High School was when I started to take interest in the changing of the seasons – and there’s no change more desired than the warmth of spring outgrowing the frosts of winter. Lent is rooted right in the heart of this annual experience and I remember connecting the silence and prayer of Lent with the warmth of Spring.
I would celebrate this connection by spending warm (briskly so) evenings watching the passing sunlight give way to the Evening Star. I enjoyed the silence and the space for reflection, especially from the asphalt shingled floor of my mother’s rooftop. From up there, I would look west through the leafless, empty trees and watch the bare field dirt gobble up the sun’s warmth.
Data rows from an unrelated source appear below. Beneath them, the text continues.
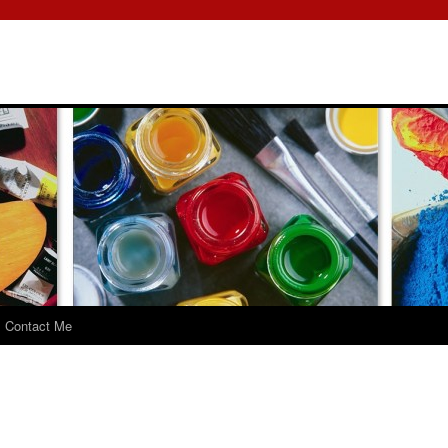
Contact Me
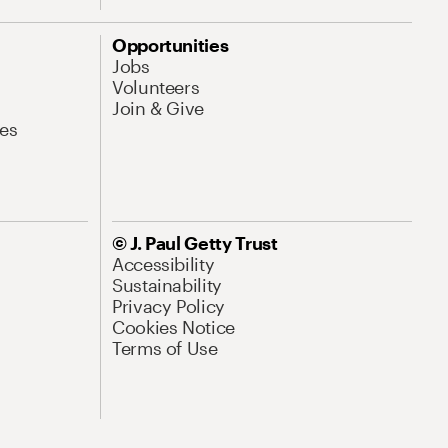
Opportunities
Jobs
Volunteers
Join & Give
es
© J. Paul Getty Trust
Accessibility
Sustainability
Privacy Policy
Cookies Notice
Terms of Use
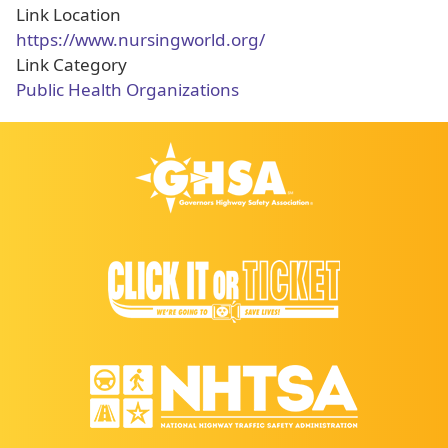
Link Location
https://www.nursingworld.org/
Link Category
Public Health Organizations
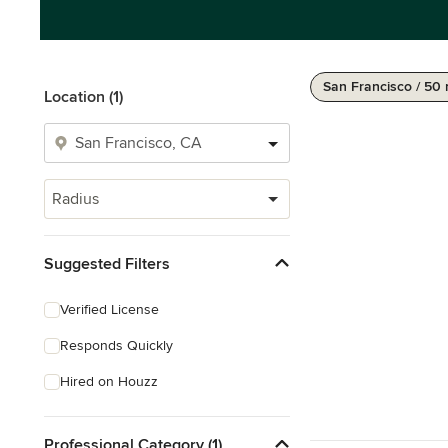
San Francisco / 50 
Location (1)
Radius
Suggested Filters
Verified License
Responds Quickly
Hired on Houzz
Professional Category (1)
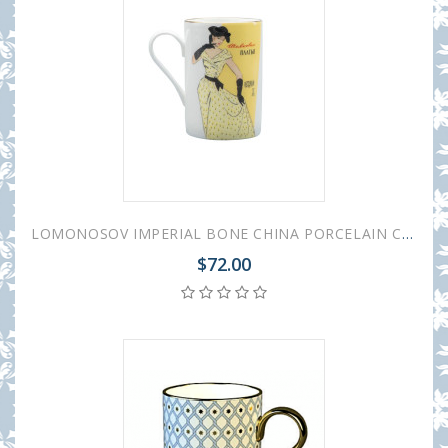
LOMONOSOV IMPERIAL BONE CHINA PORCELAIN COFFEE MUG IDYLL 1950S FASHION SILK YELLOW DRESS 400 Ml/14.1 Fl.Oz
$72.00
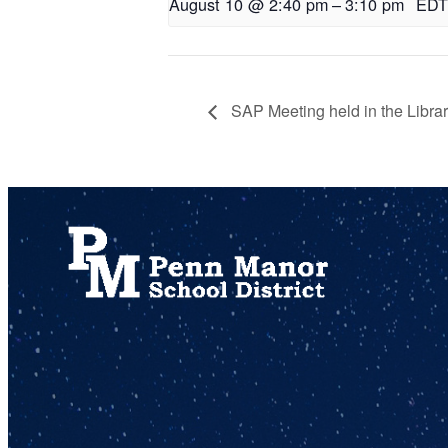
August 10 @ 2:40 pm
–
3:10 pm
EDT
SAP Meeting held in the Libra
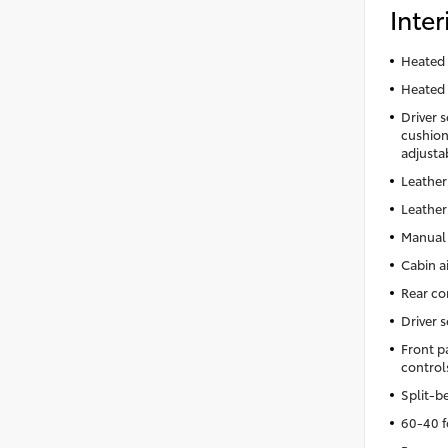
Inter
Heated 
Heated 
Driver 
cushion 
adjusta
Leather
Leather
Manual 
Cabin ai
Rear co
Driver 
Front p
control
Split-b
60-40 f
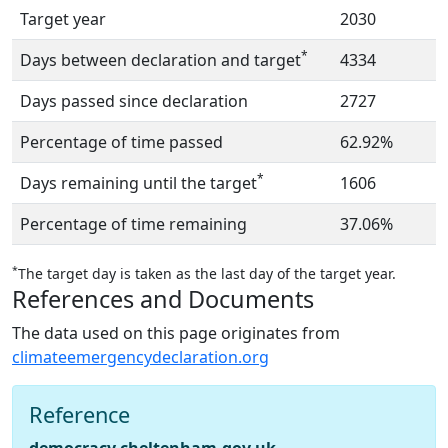
Target year
2030
*
Days between declaration and target
4334
Days passed since declaration
2727
Percentage of time passed
62.92%
*
Days remaining until the target
1606
Percentage of time remaining
37.06%
*
The target day is taken as the last day of the target year.
References and Documents
The data used on this page originates from
climateemergencydeclaration.org
Reference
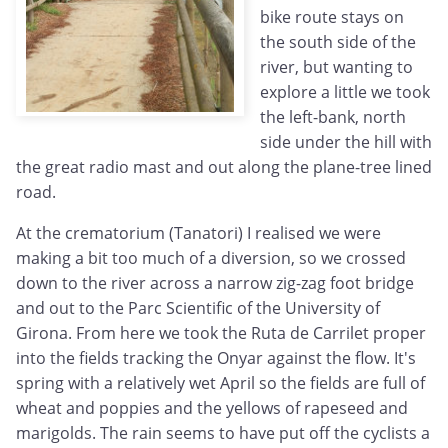
bike route stays on
the south side of the
river, but wanting to
explore a little we took
the left-bank, north
side under the hill with
the great radio mast and out along the plane-tree lined
road.
At the crematorium (Tanatori) I realised we were
making a bit too much of a diversion, so we crossed
down to the river across a narrow zig-zag foot bridge
and out to the Parc Scientific of the University of
Girona. From here we took the Ruta de Carrilet proper
into the fields tracking the Onyar against the flow. It's
spring with a relatively wet April so the fields are full of
wheat and poppies and the yellows of rapeseed and
marigolds. The rain seems to have put off the cyclists a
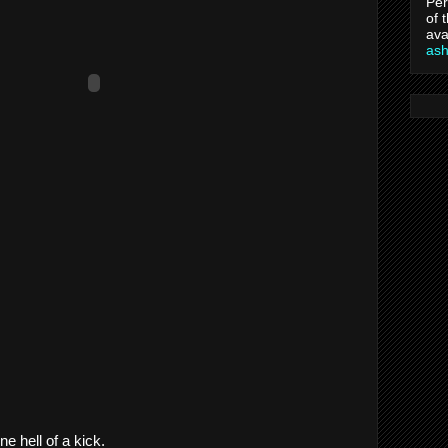
Per
of 
ava
as
e hell of a kick.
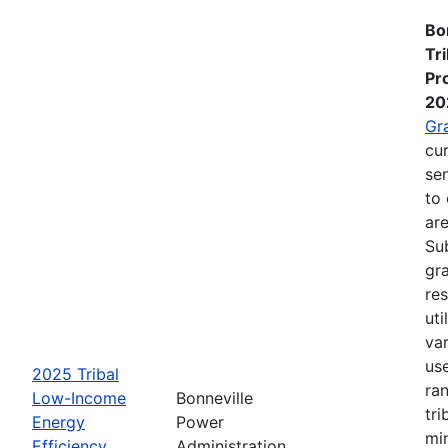
Bo
Tr
Pr
20
Gr
cur
se
to 
are
Su
gra
re
ut
va
us
2025 Tribal
ra
Low-Income
Bonneville
tri
Energy
Power
mi
Efficiency
Administration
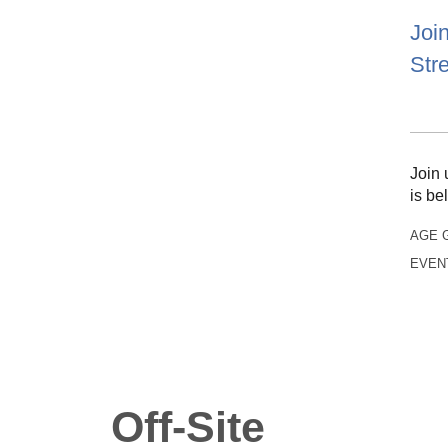
Join
Str
Join 
is be
AGE 
EVEN
Off-Site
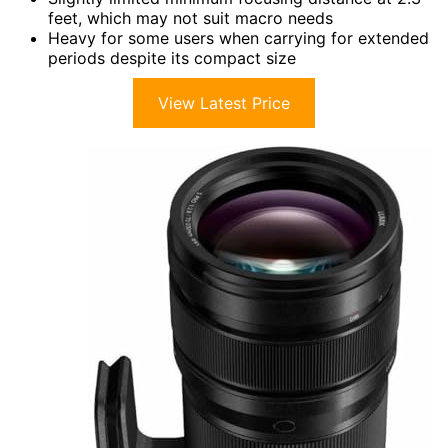
feet, which may not suit macro needs
Heavy for some users when carrying for extended
periods despite its compact size
View Latest Price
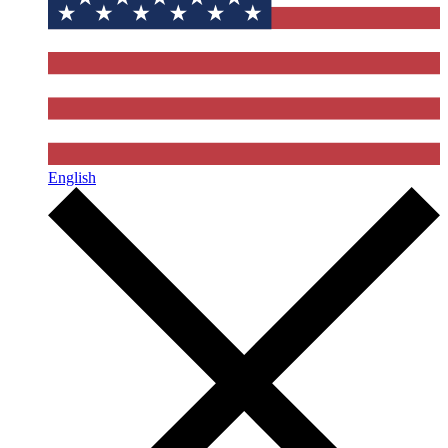
English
The orange beauty (which is beyond the capacity to paint) I would savor for minutes, maybe an hour, as the constellations took their positions.
Each Wednesday in this springtime routine, I would drive with my mother and younger brothers south of our small town (Eden, Idaho; 400 people) down the familiar, hilly three miles to Trinity Lutheran Church; there we would sit down for a soup supper and then head to prayer.
The subdued feel of fewer people in church (the same people who naturally became my “favorites”) mixed with the subdued light in the western windows to create the perfect ambiance for prayer and meditation. The faith of others in the sanctuary was palpable on these nights – the people’s postures and strong singing of memorized Lenten hymns drew me into imitation.
…I had often wished we could stay there in the sanctuary after the singing had stopped just to be there to think, to pray. But: I followed the group and we all eventually went home.
Stargazing and worship would build up to the most cherished part of Lent. It wasn’t Good Friday, or Lent’s demise – Easter – but the dark vigil we would keep from the end of Good Friday services till sunrise on Easter. This was my favorite. I would sign up for my hour and secretly hope no one else would sign up behind me, making me feel like I got a two for one.
Pale white light shown behind the cross against the wall in the middle of the most beautiful and simple stained glass window. An “eternal light” flickered it’s red electric candle bulb above the lectern. This was it. The pale light and me. No: the presence of God and me.
All the sunset vigils and prayer-wrestling culminated in this sanctuary solitude. This is where God would have the last word and I would sit there pouring over a Gospel or Epistle, soaking it in.